To find g, we apply least squares to solve the following equation:

\text{ln}(E_i) = \frac{\sum w(Z_{ij})(g(Z_{ij}) - \text{ln}(t_j))}{\sum w(Z_{ij})}

w is the weighting function, which takes the form of a triangle with the peak at the average between min and max pixel values. We include w because our measurements are more trustworthy for pixel values closer to the middle of our range.

We also simultaneously minimize the second derivative of g to enforce smoothness. Since g is discrete, we can approximate the second derivative as g(x-1) + g(x+1) - 2g(x).

We derive the following results on data from the provided dataset:

Radiance plot of a bonsai tree:

radiance 1

Corresponsing response curves:

response 1

Radiance plot of house:

radiance 2

Corresponsing response curves:

response 2

Part 2: Tone Mapping:

Having a radiance map is only the first step in producing an HDR image. While we now have a relatively accurate representation of radiance, we need to map these values back onto the range between 0 and 255 in order to display them. We cannot use a direct linear mapping because we would lose detail. We therefore use the following algorithm based on Durand 2002:

  1. Use linear radiance with color channels as input
  2. Compute intensity I as pixelwise mean of color channels.
  3. Compute chrominance as linear radiance / I.
  4. Compute log intensity L = \text{log2}(I)
  5. Apply bilateral filter B = \text{bilateral}(L)
  6. Compute detail layer as D = L - B
  7. Apply offset and scaling B' = (B-o) * s where o=\text{max}(B) and s =
(\text{desired dynamic range})/(\text{max}(B) - \text{min}(B))
  8. Find output log intensity O = 2^{B' + D}
  9. Apply color by multiplying O by chrominance
  10. Raise result to the power of \gamma to apply gamma compression.
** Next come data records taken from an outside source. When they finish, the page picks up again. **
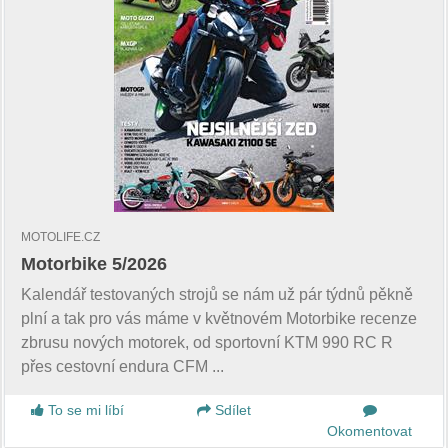
MOTOLIFE.CZ
Motorbike 5/2026
Kalendář testovaných strojů se nám už pár týdnů pěkně
plní a tak pro vás máme v květnovém Motorbike recenze
zbrusu nových motorek, od sportovní KTM 990 RC R
přes cestovní endura CFM ...
To se mi líbí
Sdílet
Okomentovat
We use 0.5.

The bilateral filter applies blur while retaining edges. This allows us to compute offset and scaling without considering detail before reintroducing the detail we lost.

This technique yields the following images:

tone 1

tone 2

It is also possible through global strategies such as taking the square root or log of intensity. Below, we compare an image from the dataset to our composite hdr image with complex and simple tone mapping:

tone compare tone compare

We can see that all HDR images allow us to see a greater dynamic range than the any one of the original images, and the more complex tone mapping strategy produces the best appearing results. While the other mappings look dark in areas or unnatural, the local method of tone mapping described above creates a natural, well balanced look.

Cookies???

Finally, I applied the same pipeline to images that I took. I used an iPhone app with an adjustable shutter, and fixed the phone in place. Here are the results:

radiance my photo 1

radiance my photo 1

tone my photo 1

This result looks natural, while capturing detail in the dark and light region of the image.

radiance my photo 2

radiance my photo 2

tone my photo 2

This result also looks natural and captures detail in all regions, but there is some speckling. One main difference in how this image was produced was that my “tripod” was less secure, and I only include four images over a very large dynamic range. I would expect that this problem could be alleviated by fixing these two issues.
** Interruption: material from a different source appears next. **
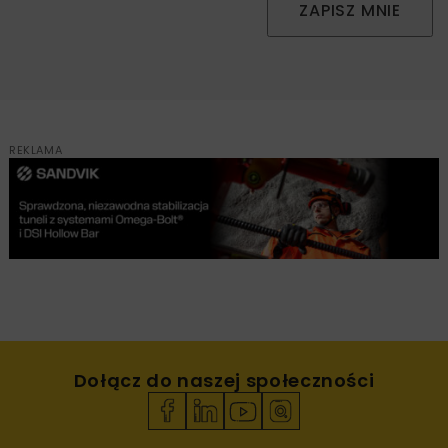
ZAPISZ MNIE
REKLAMA
Dołącz do naszej społeczności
I include comparisons to other tone mapping methods below:

compare 1 compare 1

Like in the other section, the local tone mapping performs the best.

Also, to explore tone mapping a bit further, I plotted the high frequency and low frequency components separated when doing tone mapping:

hf hf

The bilateral filter isolates the low frequency components whil maintaining the edges. This also has the effect of not attenuating the bright regions near edges with dark regions which is important when computing tone mapping. If we instead used a gaussian filter, the some bright areas may not correctly fall in the target range in the output image.